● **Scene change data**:
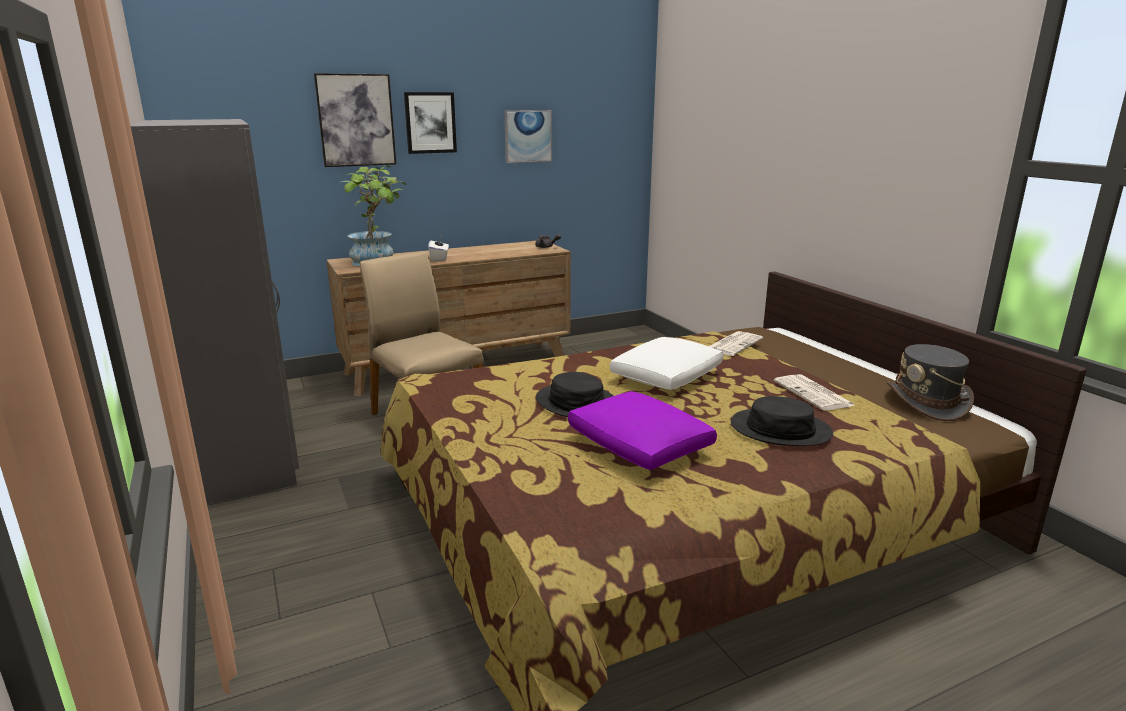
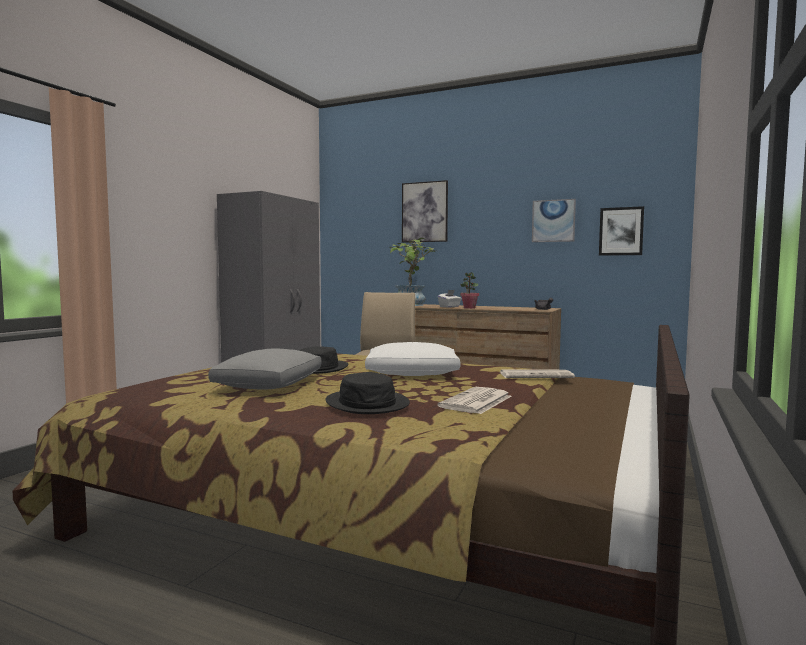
camera: 50 degrees right, 15 degrees down
(430, 122) = (474, 212): picture -> picture (621, 231)
(471, 258) = (469, 308): none -> potted plant
(640, 446) = (269, 385): purple pillow -> grey pillow
(927, 402) = (585, 441): grey hat -> none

● **TASK STATEMENT**:
What belongs in the answer is each line above, reproduced exactly, and no picture.

● **RESPONSE TO THIS EXERCISE**:
camera: 50 degrees right, 15 degrees down
(430, 122) = (474, 212): picture -> picture (621, 231)
(471, 258) = (469, 308): none -> potted plant
(640, 446) = (269, 385): purple pillow -> grey pillow
(927, 402) = (585, 441): grey hat -> none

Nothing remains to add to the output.